Hello Uros,
that's a really interesting problem :)
I am no expert either but probably the best approach would be to
"duplicate" triples when they are going to be written (e.g. in the
destinations package), instead of modifying the extractors.
For what regards which tools to use, it looks like icu4j Translitterator
suits your needs, e.g.
Transliterator.getInstance("Serbian-Latin/BGN").transliterate("Малакор 5
(енгл. Malachor V) је измишљена планета у универзуму Ратова звезда.")
results in
Malakor 5 (engl. Malachor V) je izmišljena planeta u univerzumu Ratova
zvezda.
What do you think?
Cheers
Andrea
2013/11/29 Uros Milosevic <[email protected]>
> Hi all,
>
> As some of you may know, a Serbian version of DBpedia is currently in the
> works. Now, Serbian, unlike any other language in Europe, is digraphic in
> nature, officially supporting both (Serbian) Cyrillic and (Gaj's) Latin
> alphabet. This is absolutely fine for storing information in any modern
> knowledge base, but can often be a major obstacle for information
> retrieval.
>
> For instance, most Serbs rely on the Latin alphabet for
> communication/interaction on the Web. That means a large portion of the
> information is (and, often, expected to be) encoded in ISO 8859-2 (i.e.

[LISTED RECORDS]
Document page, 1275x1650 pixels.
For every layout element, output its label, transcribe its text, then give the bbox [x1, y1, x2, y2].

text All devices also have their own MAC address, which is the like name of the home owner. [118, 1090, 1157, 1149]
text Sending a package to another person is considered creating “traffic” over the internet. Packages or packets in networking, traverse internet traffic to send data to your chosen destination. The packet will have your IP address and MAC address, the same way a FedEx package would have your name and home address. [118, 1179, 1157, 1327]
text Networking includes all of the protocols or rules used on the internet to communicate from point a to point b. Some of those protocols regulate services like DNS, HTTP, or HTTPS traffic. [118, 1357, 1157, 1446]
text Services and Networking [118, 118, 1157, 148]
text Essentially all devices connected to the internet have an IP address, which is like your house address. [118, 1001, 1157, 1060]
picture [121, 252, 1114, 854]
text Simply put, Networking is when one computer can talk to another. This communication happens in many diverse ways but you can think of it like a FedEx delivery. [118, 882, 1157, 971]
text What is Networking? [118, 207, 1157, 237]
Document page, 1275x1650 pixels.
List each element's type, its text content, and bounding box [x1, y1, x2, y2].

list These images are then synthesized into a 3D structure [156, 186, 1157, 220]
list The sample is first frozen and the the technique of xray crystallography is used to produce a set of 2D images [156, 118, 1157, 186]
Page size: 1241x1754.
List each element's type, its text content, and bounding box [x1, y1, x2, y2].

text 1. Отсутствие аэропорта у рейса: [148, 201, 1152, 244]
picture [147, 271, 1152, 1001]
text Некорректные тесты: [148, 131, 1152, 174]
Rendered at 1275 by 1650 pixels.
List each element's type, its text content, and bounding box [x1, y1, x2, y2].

[INSTRUCTIONS]
1 > Answer these questions about the Serbian DBpedia email:
(a) Which library's transliterator does the reply recommend?
(b) Which two alphabets does Serbian officially support?
(c) Which encoding does the quoted message say much of the information is in?
2 > Write the next part of the Serbian DBpedia email, picking up at the point where the quoted message stops.
The listing is separate material, unrelated to the Serbian DBpedia email.

[SOLVED TASKS]
1 >
(a) icu4j
(b) (Serbian) Cyrillic and (Gaj's) Latin
(c) ISO 8859-2

2 >
> Latin-2). And, yet, 99% of the information in the Serbian Wikipedia dumps
> is encoded in ISO 15924 (i.e. Cyrillic). So, unless your software performs
> romanization (i.e. converts Cyrillic to Latin) or cyrillization (i.e. vice
> versa) on-the-fly, at retrieval time (Wikipedia appears to be doing this),
> many attempts at information extraction will be doomed to fail. This
> directly affects common tasks such as keyword search, label-based SPARQL
> querying, named entity recognition, etc.
>
> What I would like to do is improve some of the existing DBpedia
> extractors, or develop new ones, that would take this problem into
> consideration and perform romanization of Wikipedia dumps so as to output
> information encoded in *both* scripts. Now, I know storing the same
> information twice might not be the most elegant solution, but unless
> someone is to include romanization/cyrillization features in the next
> version of SPARQL, I don't see a better solution at the moment. Of course,
> there is also the matter of perspective - one could argue that although
> the information is the same, the very fact that different character
> sequences are needed to describe the same piece of knowledge makes this
> problem fall into the domain of multilinguality.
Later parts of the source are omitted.